The program began its vigorous alumni association in 1942, and the Chicago program’s alumni and directors have dominated leadership positions in the field’s most important profession associations: for instance, Arthur C. Bachmeyer, M.D., director of the program from 1935 to 1951, headed the Commission in Hospital Care in the 1950s. Andrew Pattullo (class of 1942) was influential in establishing the Association of University Programs in Health Administration, as was Ray E. Brown (class of 1945), the program’s director from 1951 to 1962, who was chairman of the committee that led to the creation of the AUPHA. Brown was also president of the American Hospital Association from 1955 to 1956.
George Bugbee, director of the program from 1962 to 1970, headed the AHA from 1943 to 1954 (the first non-physician in that role). Bugbee was instrumental in the 1946 passage of the Hill-Burton Act, legislation that provided funds to build new hospitals needed after a lapse in construction during the Depression Era and World War II. Bugbee also headed the Health Information Foundation in New York, which was transferred to the University of Chicago in 1962 and renamed the Center for Health Administration Studies – the center that flourishes there today.
Bugbee instituted changes in the emphasis of the program’s curriculum that remain today. The apprentice model – four quarters on campus and about a year of internship in a hospital – changed in the 1960s; business schools across the country strove to teach general business principles that could be applied to all organizations. The trend agreed with Bugbee’s philosophy that two years in residence at a university served the student better than an internship: Bugbee, a highly experienced administrator himself, believed students had the rest of their lives to gain practical experience. This academic orientation continued after Bugbee’s directorship with Bugbee’s protégé, J. Joel May (director from 1970 to 1977), and subsequently, Odin W. Anderson (director from 1978 to 1980) and Ronald M Andersen (director from 1980 to 1990) – both outstanding career researchers in health services.

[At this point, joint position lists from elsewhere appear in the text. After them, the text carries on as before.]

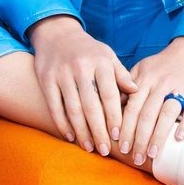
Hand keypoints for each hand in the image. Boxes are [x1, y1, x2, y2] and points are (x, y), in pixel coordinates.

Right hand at [27, 15, 139, 158]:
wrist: (57, 34)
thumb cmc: (88, 50)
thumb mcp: (108, 55)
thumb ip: (121, 74)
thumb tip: (137, 91)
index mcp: (101, 62)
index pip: (109, 94)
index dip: (114, 116)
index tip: (118, 135)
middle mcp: (81, 68)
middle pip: (91, 106)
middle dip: (99, 131)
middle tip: (106, 150)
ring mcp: (62, 74)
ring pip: (73, 109)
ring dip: (82, 132)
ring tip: (90, 148)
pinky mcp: (46, 80)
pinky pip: (55, 106)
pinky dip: (62, 124)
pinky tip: (71, 137)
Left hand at [117, 35, 183, 167]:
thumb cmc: (163, 65)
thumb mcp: (142, 69)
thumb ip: (127, 86)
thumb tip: (111, 107)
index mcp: (145, 80)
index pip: (132, 107)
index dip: (125, 128)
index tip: (120, 146)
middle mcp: (161, 84)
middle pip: (147, 115)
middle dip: (139, 139)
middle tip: (135, 157)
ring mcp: (180, 89)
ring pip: (166, 114)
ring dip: (158, 136)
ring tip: (152, 154)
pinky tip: (178, 138)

The University of Chicago Program has expanded to include more emphasis on social service and on public policy – changes Michael M. Davis would have applauded. He wrote, in 1958:
“I do not wish to see the essential business subjects neglected in the curriculum. I do think that much emphasis should be laid on medical objectives, professional organization and relations, and that more time should be given to community organization and relationships. I might add that the teaching of community organization in some of the schools of social work might be studied to advantage, for in my observation it is superior to the teaching of this subject in departments of social science, where the focus is often on analysis instead of on analysis as a tool for action” (“ Development of the First Graduate Program in Hospital Administration,” The Journal of Health Administration Education, vol. 3, no. 2, spring 1985, pp.121-134).